All must be reliant on the state, as the state is the arbiter of all that is good and just.
If you only value things in terms of their economic utility, then Religion, Race, Community, Family must all be swept aside in the name of Economy.
All are equal and every thug, deviant and fuckwit has an equal value. There can be no exception. The model State, and its assumptions, dictate this.

In times of trouble, Immigration dilutes and weakens parts the of society most likely to militate against this dogma. And so we have seen this occur.

It is no coincidence that just as modern Economics - thought, theory and practice - has been pulled asunder by the great crash, that the Left have begun to implode.
This is not confined to Britain, nor is it over.
Not by a long way.

tl;dr - the intellectual basis of the Left has been proven to be false, thus the totems crumble, leaving the people at the mercy of market forces; which they are now militating against.

Guano

"The left are obsessed by immigration .... "

I am not obsessed with immigration. My view is that it is the least problematic aspect of globalisation but the one that gets the most attention by the right.

gastro george

"The left are obsessed by immigration because they cannot have society coalesce around any totem except the state."

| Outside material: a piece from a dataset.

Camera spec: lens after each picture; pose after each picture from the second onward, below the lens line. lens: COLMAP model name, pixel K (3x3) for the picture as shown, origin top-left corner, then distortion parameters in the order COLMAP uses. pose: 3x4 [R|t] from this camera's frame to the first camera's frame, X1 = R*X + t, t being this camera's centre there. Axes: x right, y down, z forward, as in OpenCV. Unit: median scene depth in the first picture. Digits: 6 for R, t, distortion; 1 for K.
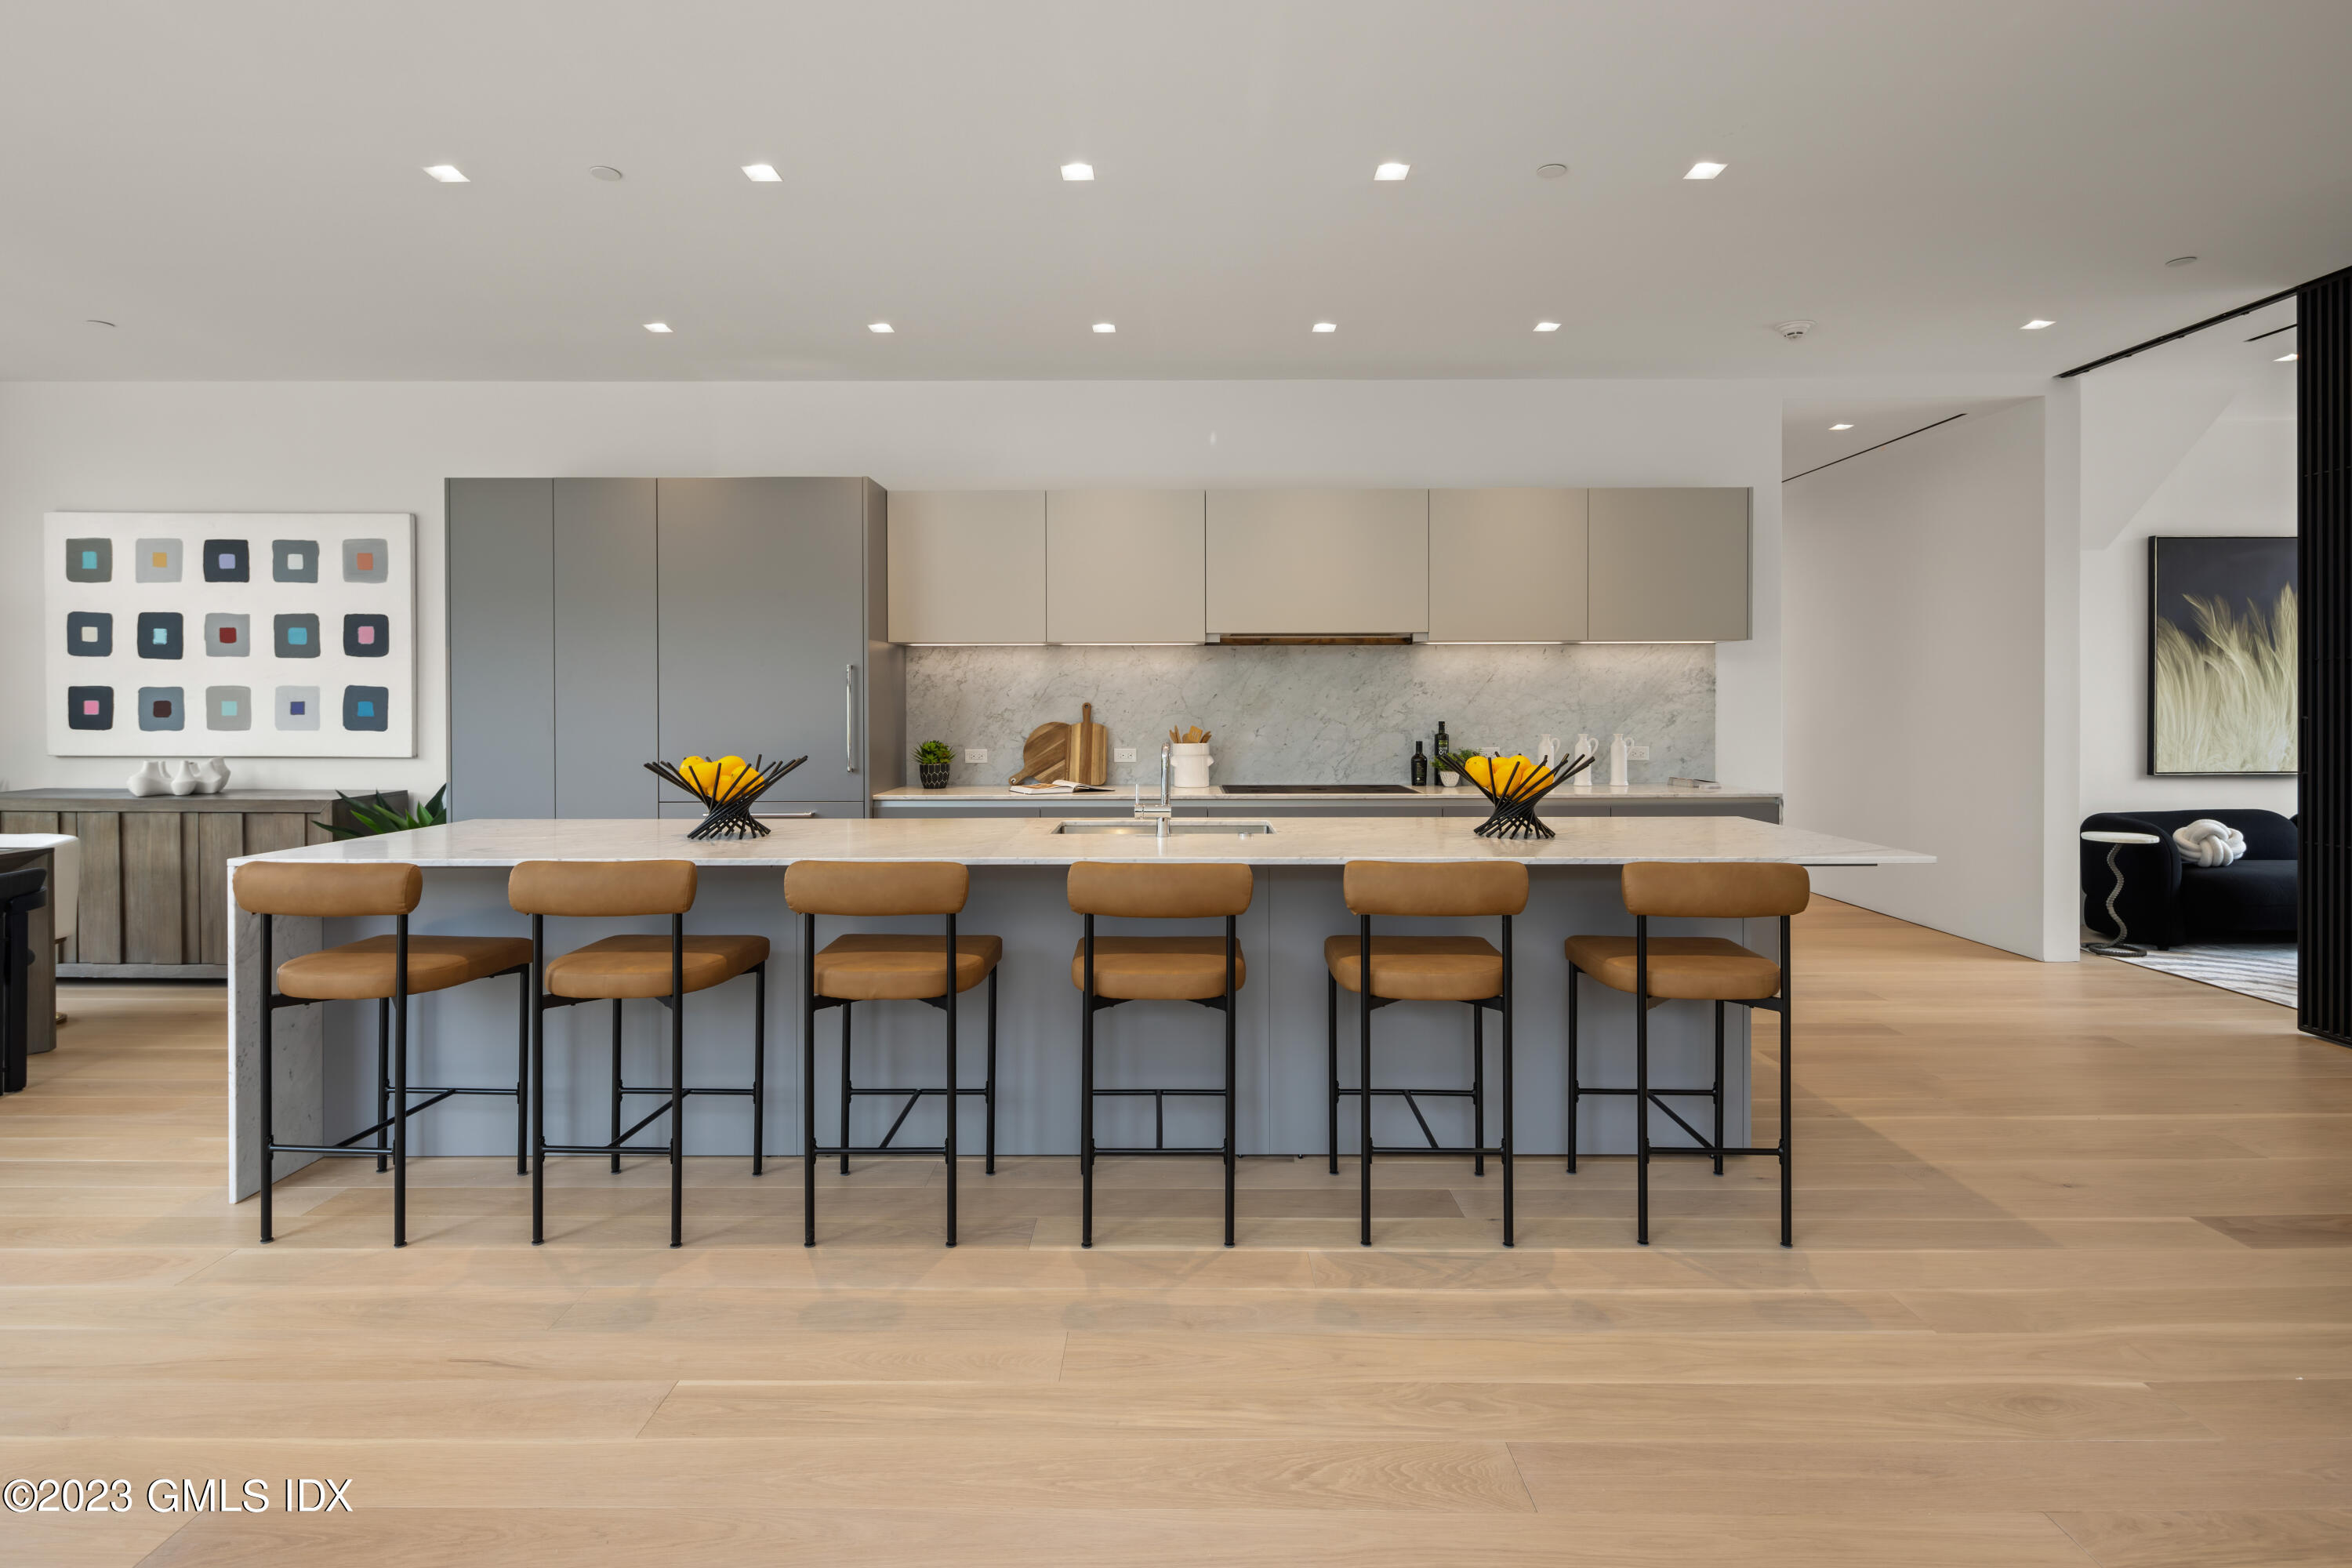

You have obviously never heard of trade unions, then.

TowerBridge

Dave H - that was an interesting comment. I'd never really given enough thought to movement of capital.

TwytterName - I want whatever you are on. Mexican Haze?

gastro george

Daniel Davies has been posting some very interesting stuff on Twitter, which agrees with the OP, but in a subtly different way.

Essentially Blair was clever to spot his market at the end of the 90s, and his third way/triangulation pitch hit it perfectly. And the strategy worked, because it was new, and the first set of triangulations is novel. But the problem is that continuous triangulation doesn't work. You just end up looking principle-less and shifty, and the public doesn't trust you any more. Which is where the Labour Right ends up today.

Patrick Kirk

"If immigration levels are seen as a problem it is reasonable to ask that those who see it as such at the very least identify the problem...

Perhaps Patrick Kirk could tackle that one?"

The problem is identity. I'm an immigrant myself but it seems to me that people who live in strong communities with a clear identity want stay that way. Places like London where this sense of comminity never existed (apart perhaps from during the Blitz?) don't care about identity. Regional towns do. If I can respect the idea of an Irish identity I can also respect the idea that people from Stoke or Yeovil or wherever have an identity they want to preserve.